Today’s pizza is so simple, requires only 3 main ingredients for the topping, yet the flavors are on point!! Well, it’s pesto, mozzarella and fresh garden cherry tomatoes!! How can it not be flavorful, right? No excuses, get on it!
I always, always recommend to start with block of cheese (no pre-shredded stuff here) and grate them yourself for the best result.
Cherry tomatoes are not required to be fresh from the garden, but it’s that time of year where you can get plenty of them. Use them!
And pesto! Oh my gosh, I love pesto. I make a huge batch of it and store them in the freezer. It’s so handy for quick pasta dinners, delicious on breads, and for pizza!!
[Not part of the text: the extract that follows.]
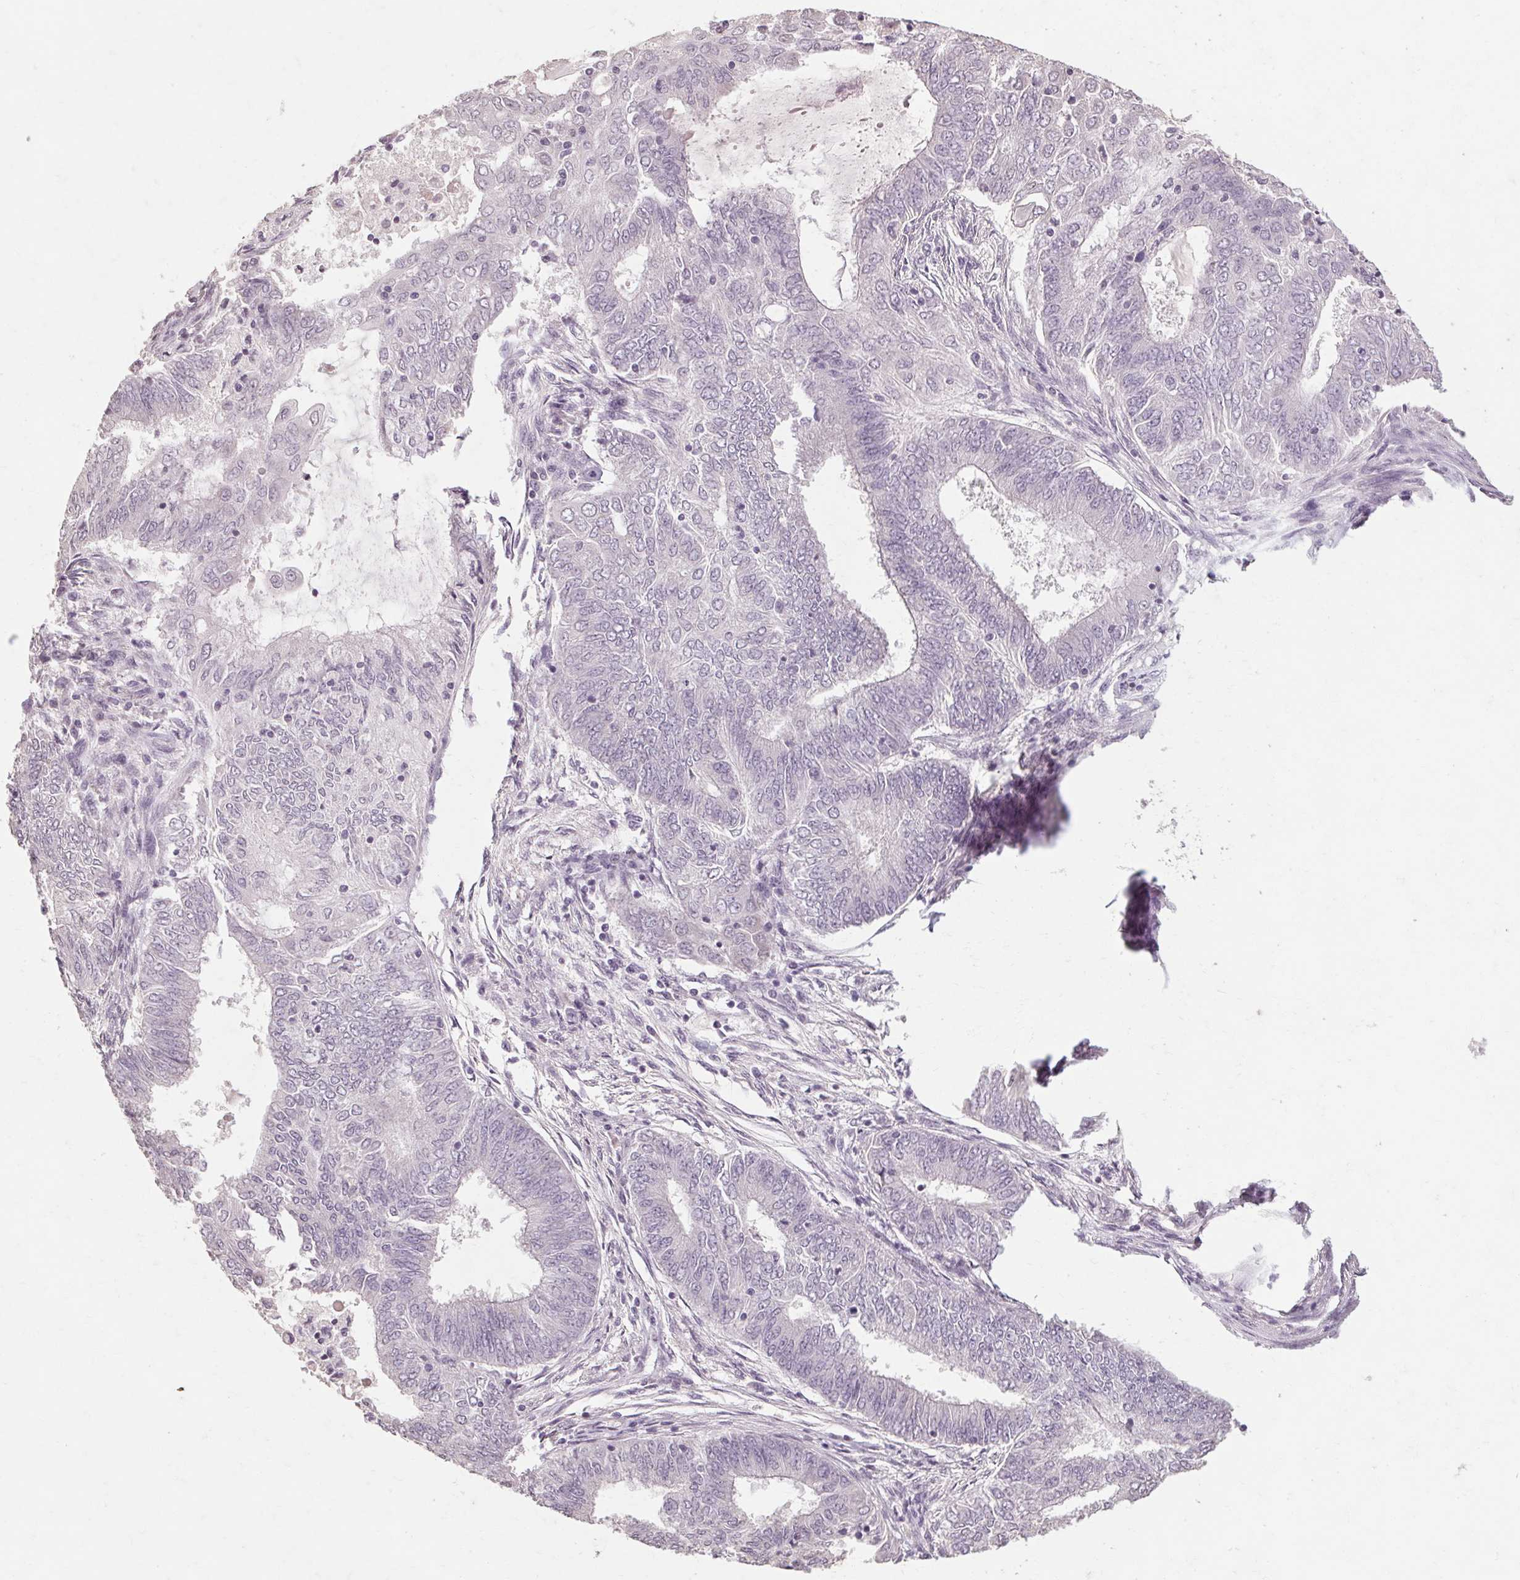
{"staining": {"intensity": "negative", "quantity": "none", "location": "none"}, "tissue": "endometrial cancer", "cell_type": "Tumor cells", "image_type": "cancer", "snomed": [{"axis": "morphology", "description": "Adenocarcinoma, NOS"}, {"axis": "topography", "description": "Endometrium"}], "caption": "Tumor cells are negative for brown protein staining in endometrial cancer (adenocarcinoma). (Brightfield microscopy of DAB immunohistochemistry (IHC) at high magnification).", "gene": "POMC", "patient": {"sex": "female", "age": 62}}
Oh and the pizza dough is made the night before, so it can get enough time to develop complex flavors while you’re sleeping. And you don’t have to do a thing except for mixing all the ingredients, thoroughly need the dough and throw it in the fridge overnight. When you’re ready to make the pizza, bring out the dough to room temperature, let it rise for couple of hours and it’ll be so soft and ready for you to stretch into a pizza crust! Absolutely beautiful dough, I’m so in love with it.
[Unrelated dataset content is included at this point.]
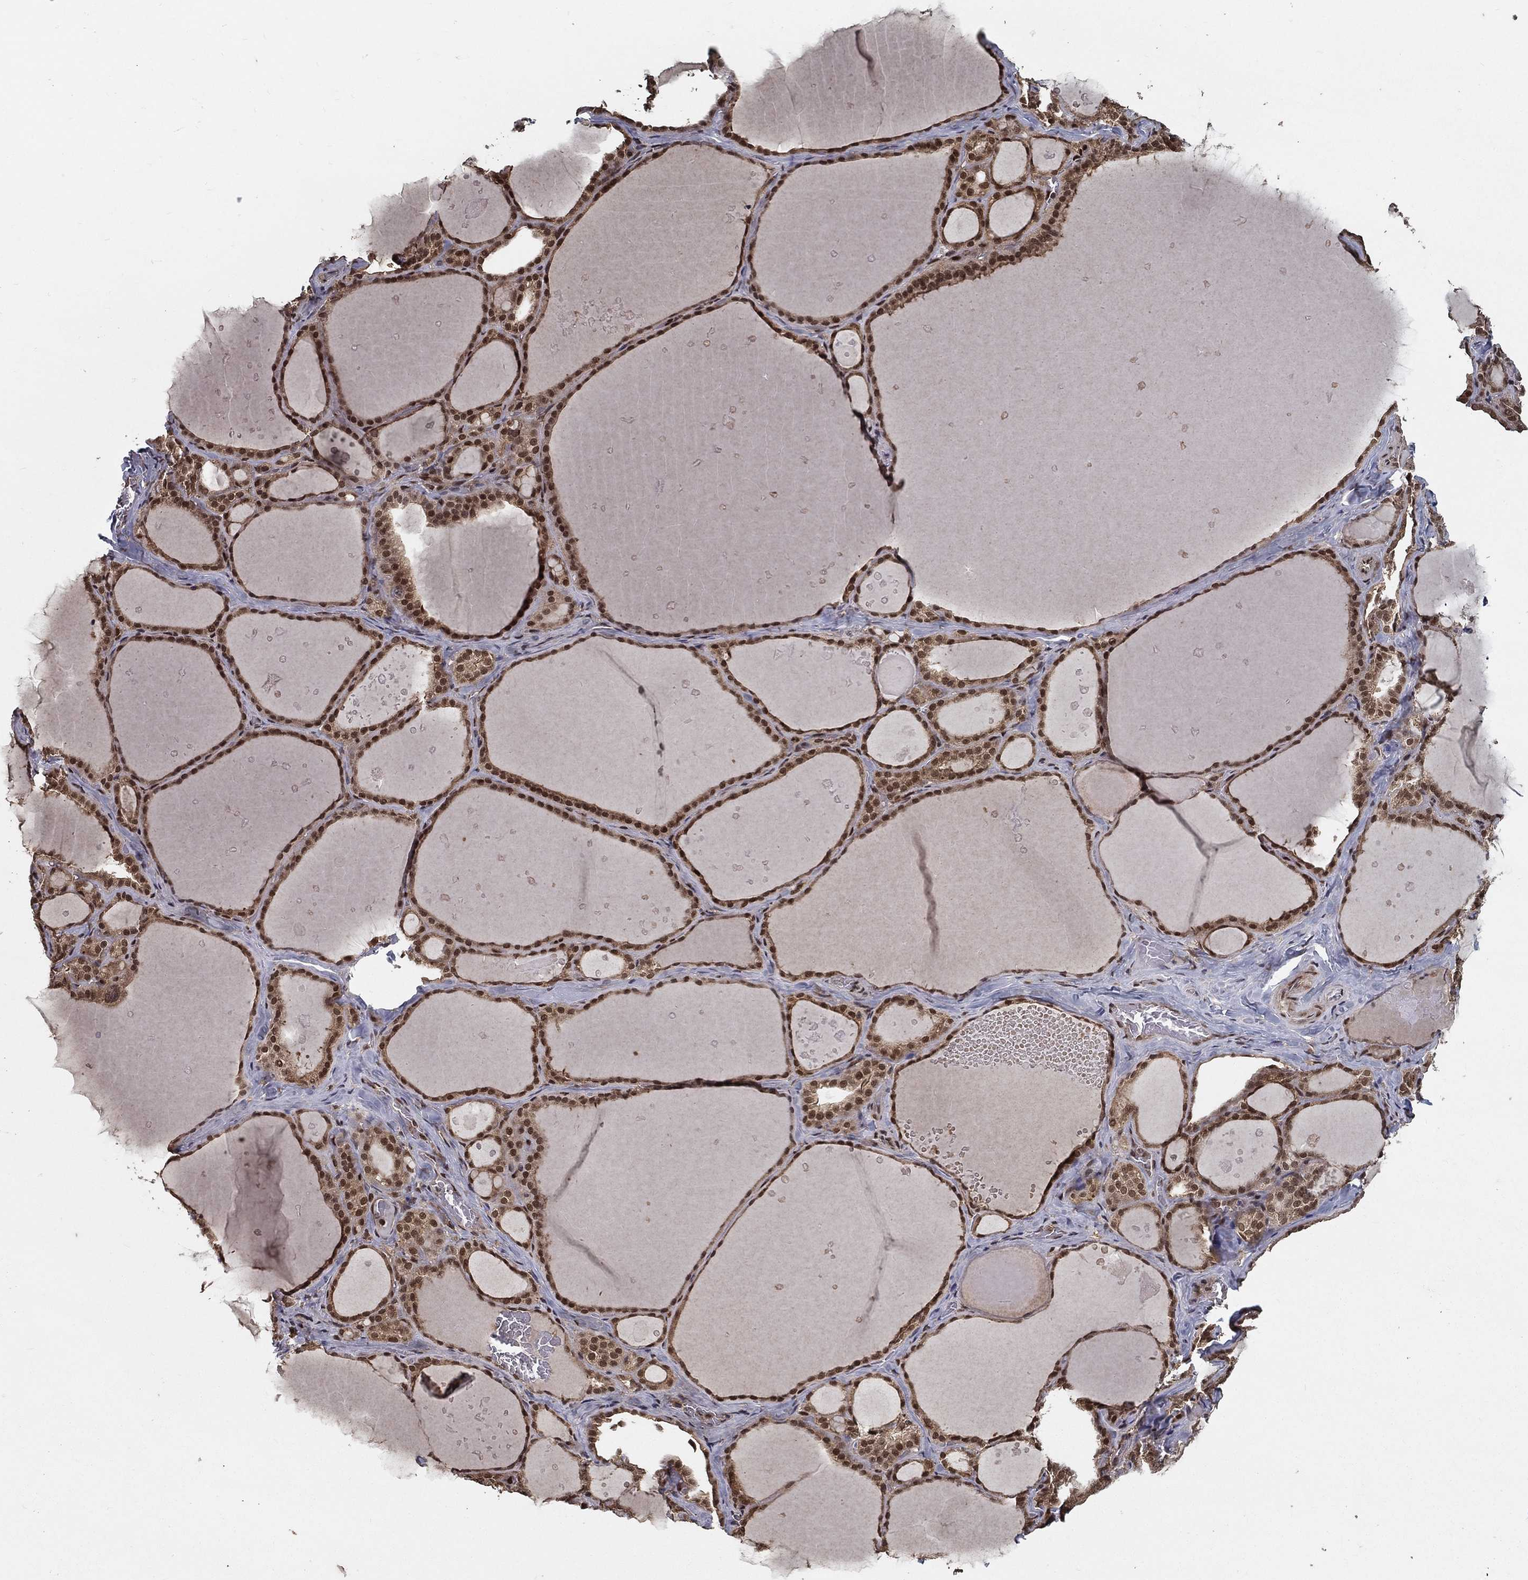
{"staining": {"intensity": "moderate", "quantity": ">75%", "location": "cytoplasmic/membranous,nuclear"}, "tissue": "thyroid gland", "cell_type": "Glandular cells", "image_type": "normal", "snomed": [{"axis": "morphology", "description": "Normal tissue, NOS"}, {"axis": "topography", "description": "Thyroid gland"}], "caption": "An IHC micrograph of unremarkable tissue is shown. Protein staining in brown labels moderate cytoplasmic/membranous,nuclear positivity in thyroid gland within glandular cells. (Stains: DAB in brown, nuclei in blue, Microscopy: brightfield microscopy at high magnification).", "gene": "CARM1", "patient": {"sex": "male", "age": 63}}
If you love thin crust pizzas as much as I do, read my tips and tricks on how to get best thin crust here in this post.
Here’s to pizza night!!
Roasted Tomato Pesto Pizza
For pizza dough:
- ½ teaspoon active yeast
- 2/3 cup 155ml lukewarm water
- ½ teaspoon sugar
- 2 cups 250gr bread, or all-purpose flour
- 1 teaspoons salt
- 1 teaspoon olive oil
- Corn meal for dusting
- 8 oz 250gr mozzarella cheese
- 1 ½ cups 8oz/250gr cherry tomatoes
- ¼ cup pesto
- Ground black pepper
- In a small bowl, sprinkle the yeast into 1/3 of cup (80gr) of lukewarm water. (Don’t use hot water, or it will kill the yeast.) Add the sugar and let it proof for 5 minutes. The mixture will start foaming, which means the yeast is alive.
- In a large mixing bowl with dough hook attachment, combine flour, salt, yeast mixture and the remaining 1/3 cup (75ml) of lukewarm water on low speed. (Alternatively, you can make this dough by hand.) Once the dough start coming together, add the olive oil. Keep kneading the dough for about 10 minutes. The dough should be soft and slightly sticky. Transfer onto a counter and cut into 2 equal parts. Form each dough into a ball, generously oil them and put them into separate ziplock bags. Refrigerate overnight.
- The next day, bring the dough out of the fridge. Let it rise at room temperature for 1-2 hours.
- Preheat the oven to 475°F (250°C).
- Meanwhile, prepare the topping. Grate the mozzarella cheese on a box grater. Cut the cherry tomatoes in half lengthwise.
- On a lightly floured surface, gently flatten each dough and stretch them into 8-10-inch circles, leaving the edges slightly thicker. Transfer the dough onto a baking sheet, lightly dusted with corn meal. Spread the pesto evenly on each pizza crust. Divide the tomatoes on both pizzas equally and top with grated mozzarella cheese. Bake each pizza for 10-12 minutes, or until the cheese is bubbling and the crust is golden brown. If needed, broil the pizza during the last minute for additional browning. Remove from the oven and let it rest for couple minutes, before cutting.